At first NGOs used their usual tactics -- they lobbied the World Bank, contacted the Chinese government, etc. The World Bank soon announced that it would not provide money to this project, but it became clear that the Chinese government was impervious to the NGOs' attacks. So they revised their tactics. They began finding out where China was getting the money to build this dam.

This brought them rather quickly to Wall Street. They saw that in 1997 Morgan Stanley Dean Witter & Co., Credit Suisse First Boston Corp., Salomon Smith Barney (now part of Citigroup), and BancAmerica Securities (now part of Bank of America Corp.) underwrote a bond worth $330 million issued by the state-owned Chinese Development Bank. Part of this money, they saw, was to be used to finance construction of Three Gorges.

So the activists began to see if they could influence the work of these capital sources.

They began by writing letters and making phone calls. When this didn't work they resorted to shareholder activism. They built alliances with institutional shareholders, socially responsible investors, and others to put forward shareholder resolutions at the companies' annual meetings.

As a result of these campaigns, several of the financial companies agreed to talk to the NGOs. The pressure was so strong that several financial institutions sought (and were given) assurances from the Chinese government that money they helped raise would not be used for Three Gorges.

The dialogue around Three Gorges continues to this day. More important, the groups began to see that financial activism gave them considerable leverage, so they began looking into major private banks' involvement in other development projects around the world.

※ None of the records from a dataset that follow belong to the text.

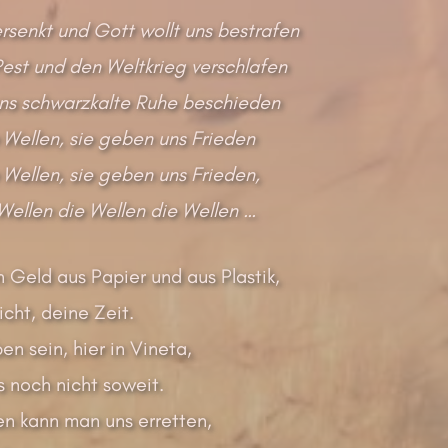
rsenkt und Gott wollt uns bestrafen
Pest und den Weltkrieg verschlafen
uns schwarzkalte Ruhe beschieden
 Wellen, sie geben uns Frieden
 Wellen, sie geben uns Frieden,
Wellen die Wellen die Wellen …
 Geld aus Papier und aus Plastik,
icht, deine Zeit.
en sein, hier in Vineta,
s noch nicht soweit.
en kann man uns erretten,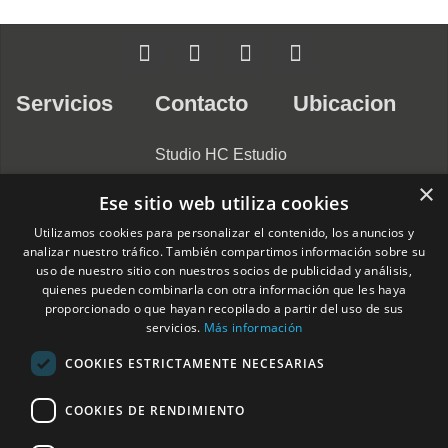
Servicios
Contacto
Ubicacion
Studio HC Estudio
Arquitectura
×
Ese sitio web utiliza cookies
Alicante
Nuestros
Utilizamos cookies para personalizar el contenido, los anuncios y
966275331
Compromisos
analizar nuestro tráfico. También compartimos información sobre su
C/ Pardo Gimeno,
uso de nuestro sitio con nuestros socios de publicidad y análisis,
Arquitectos
quienes pueden combinarla con otra información que les haya
11c, 03007
proporcionado o que hayan recopilado a partir del uso de sus
Alacant, Alicante,
servicios.
Más información
Interioristas
España
COOKIES ESTRICTAMENTE NECESARIAS
Horario: Lunes –
Constructoras
Jueves: 9:00–
COOKIES DE RENDIMIENTO
Casas
14:00, 15:00–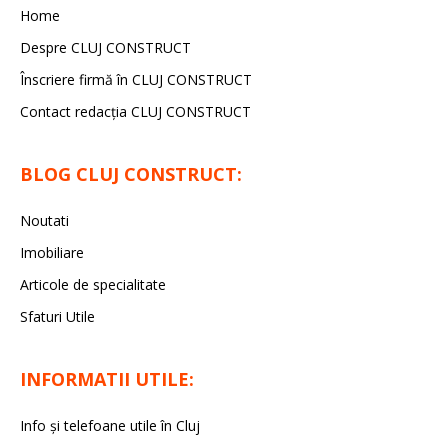
Home
Despre CLUJ CONSTRUCT
Înscriere firmă în CLUJ CONSTRUCT
Contact redacția CLUJ CONSTRUCT
BLOG CLUJ CONSTRUCT:
Noutati
Imobiliare
Articole de specialitate
Sfaturi Utile
INFORMATII UTILE:
Info și telefoane utile în Cluj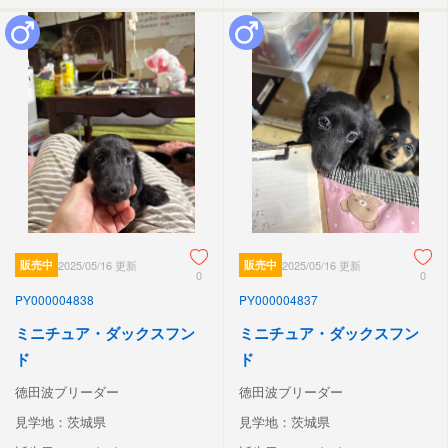
販売中
2025/05/16 更新
販売中
2025/05/16 更新
0
0
PY000004838
PY000004837
ミニチュア・ダックスフン
ミニチュア・ダックスフン
ド
ド
徳田波ブリーダー
徳田波ブリーダー
見学地：茨城県
見学地：茨城県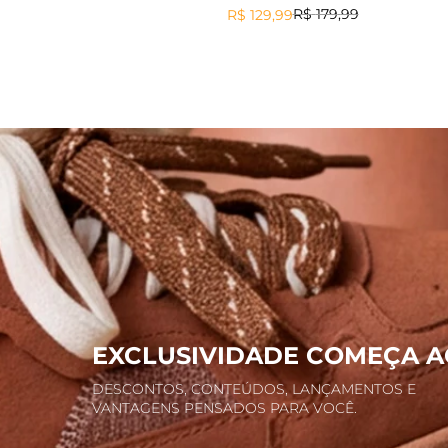
MUNDIAL LYDIA
MUNDIAL 
R$
179
,
99
R$
129
,
99
EXCLUSIVIDADE COMEÇA A
DESCONTOS, CONTEÚDOS, LANÇAMENTOS E
VANTAGENS PENSADOS PARA VOCÊ.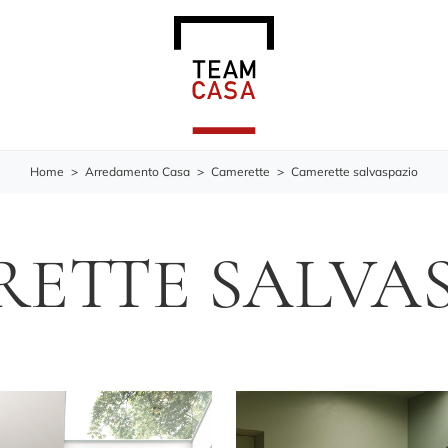
Home
>
Arredamento Casa
>
Camerette
>
Camerette salvaspazio
ETTE SALVA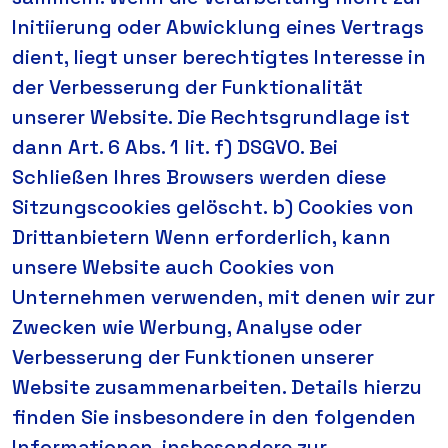
Initiierung oder Abwicklung eines Vertrags
dient, liegt unser berechtigtes Interesse in
der Verbesserung der Funktionalität
unserer Website. Die Rechtsgrundlage ist
dann Art. 6 Abs. 1 lit. f) DSGVO. Bei
Schließen Ihres Browsers werden diese
Sitzungscookies gelöscht. b) Cookies von
Drittanbietern Wenn erforderlich, kann
unsere Website auch Cookies von
Unternehmen verwenden, mit denen wir zur
Zwecken wie Werbung, Analyse oder
Verbesserung der Funktionen unserer
Website zusammenarbeiten. Details hierzu
finden Sie insbesondere in den folgenden
Informationen, insbesondere zur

Eventually this research led to a campaign targeting Citigroup coordinated by the California-based Rainforest Action Network, which called for people to boycott the company and mail it their cut-up Citigroup credit cards.

Make no mistake: These campaigns can cause substantial damage, and not just in public relations. Consider the case of Goldman Sachs and PetroChina.

Last year Goldman Sachs was chosen to help underwrite the sale of American depositary receipts in China's restructured state oil company, PetroChina. A source close to the deal said Goldman had initially hoped that the IPO would raise $4 billion to $5 billion.

As it turns out, numerous environmental groups, human rights activists, and labor unions were concerned with China's human rights record and with PetroChina's activities in Tibet and Sudan. To make their point, they contacted institutional investors and asked them not to invest in PetroChina. They picketed meetings at Goldman Sachs, filed shareholder resolutions, and had their colleagues write letters to the company.

In the end, partly because of these activities, the PetroChina IPO raised $3 billion, over $1 billion less than had originally been projected. In other words, being in the activist spotlight cost the deal anywhere from 25% to 40% of its original value and turned out to be an embarrassment to China and the bulge-bracket investment banking firm. Not good for company PR.

For activist groups, on the other hand, PetroChina provided a taste of the power and leverage that was to be had by targeting banks and other financial institutions.

The Three Gorges, Citigroup, and PetroChina campaigns are likely to be the first of many. Financial institutions may have flown underneath activist groups' radar in the past, but they need to realize that these groups have upgraded their radar systems. Bankers should learn to manage NGO campaigns or else be prepared to lose money and face a steady dose of boycotts and protests.